## WHAT THE TASK ASKS
Could you continue the interview about stock-market opportunities and risks, picking up right after its final sentence?

## SUPPLIED TEXT

==*==

You’re not in the camp that worries about a double-dip recession?

The more likely scenario is a square-root economy, whereby we get a V-shaped recovery initially, followed by a flattening out of economic growth.

How do you weigh the current opportunities in the stock market versus the potential risks?

As we now know in hindsight, the opportunities were phenomenal back in March, and it’s not going out on a limb to say they’re less enticing now. That said, I don’t think we’re without opportunities. In the first phase of this bull market, we saw a market that was biased toward very, very low-quality companies. What we’re likely to see now is a shift into an environment in which fundamentals will come a little more into play and where the market will reward quality to a greater degree in the next leg of the cycle.

So should investors take profits in low-quality stocks and put the proceeds into blue chips?

The short answer is yes. The long answer relates to a process and a philosophy that investors should practice perpetually but that they rarely do. There’s a discipline that should be associated with long-term strategic asset allocation, particularly when markets are volatile. If your low-quality stocks are now a more dominant position in your portfolio, or your emerging-markets equities are a bigger percentage of your portfolio than they were when you first established your asset allocation, then your portfolio is telling you that you should be reining in your exposure in those areas. And the opposite goes for asset classes or individual positions that have become underrepresented in your portfolio.

Let’s talk about some potential risks to this new bull market. Rising inflation?

Not a near-term risk at all in my opinion.

Rising interest rates?

The Federal Reserve is going to have to start raising rates sooner than a lot of people think, particularly if it opts to rein in asset-price inflation.

Within a year?

It depends on the circumstances. The first thing we’ll likely see is a change in the language in the statements that come out of Federal Open Market Committee meetings.

Is a weak dollar a risk for stock investors?

One can argue just the opposite -- that any strength in the dollar will be a risk to the market because that’s exactly what’s been happening lately, at least on a day-to-day basis. The rally in stocks that started in March has been directly accompanied by a dollar weakness. There are a number of reasons for this, among them that a weaker dollar feeds into stronger exports. What I think is the real driver behind the weakness in the dollar is just the reversal of the risk trade. In late 2008 and early 2009, investors wanted to be nowhere other than in short-term Treasuries, resulting in a safe-haven flight to the dollar. Now we are seeing a reemergence of animal spirits and a flight away from the dollar.

==*==

## SOURCE EXCERPT
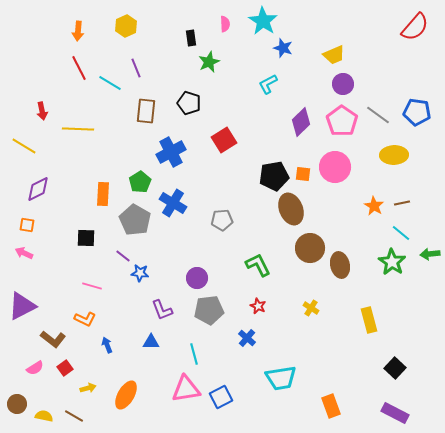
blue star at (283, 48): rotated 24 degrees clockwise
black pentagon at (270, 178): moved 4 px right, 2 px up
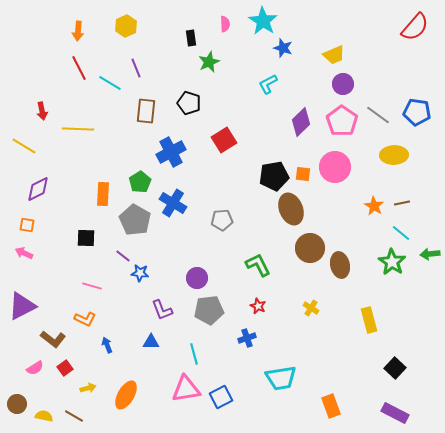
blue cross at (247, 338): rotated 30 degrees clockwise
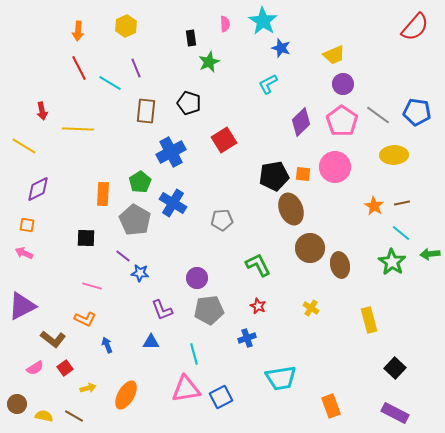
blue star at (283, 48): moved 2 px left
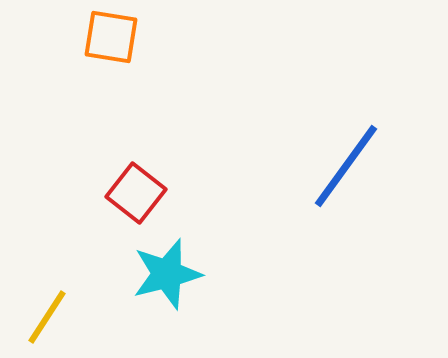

==*==

## RIGHT ANSWER
Should investors worry about the possibility that Congress will let the Bush tax cuts on dividends and capital gains expire at the end of 2010?

Yes. But they shouldn’t worry just about the Bush tax cuts. It’s tax policy in general, on both the personal side and on the corporate side. And one of the reasons we’ve seen things like the strength in gold and weakness in the dollar is pure uncertainty, and tax policy is just one of many things about which we have great uncertainty.

A year from now, where will the stock-market indexes be relative to where they are today?

They’ll probably be higher, but it’s very unlikely that the path on the way to higher will look like it has the past seven months. When you have that strong a rally over that extended a period of time, the extreme optimism that accompanies it suggests that we increase the risk of larger corrections. I expect a choppy path, but that may be the better path.

What sectors look attractive now?

For the bulk of this rally, our sector ratings, which are made with a six- to nine-month time horizon, have had a cyclical bias, with “outperform” ratings on technology, materials and industrials. I wouldn’t yet say that that stance is getting long in the tooth, but at some point we will probably bias our outperform ratings a little bit away from those early-cyclical plays and toward more classically defensive sectors.

We’ve been hearing a lot about the “new normal,” referring to expectations of a period of subpar economic growth in the U.S. for years to come. Do you buy into that idea?

For the most part, yes. But let me give you a caveat. If that view is wrong, it may be because we see a significant impact on our economy of strong growth outside of the U.S. People may be underestimating the impact of non-U.S. consumers -- particularly consumers in emerging nations -- on the U.S. economy as it strives to become more export-oriented, a process that a weak dollar helps. The key is for us to take advantage of that trend and not muck it up with protectionist policies.

Bonds have beaten stocks over the past ten and even 20 years. Should investors continue to base their decisions on the idea of stocks winning over the long term?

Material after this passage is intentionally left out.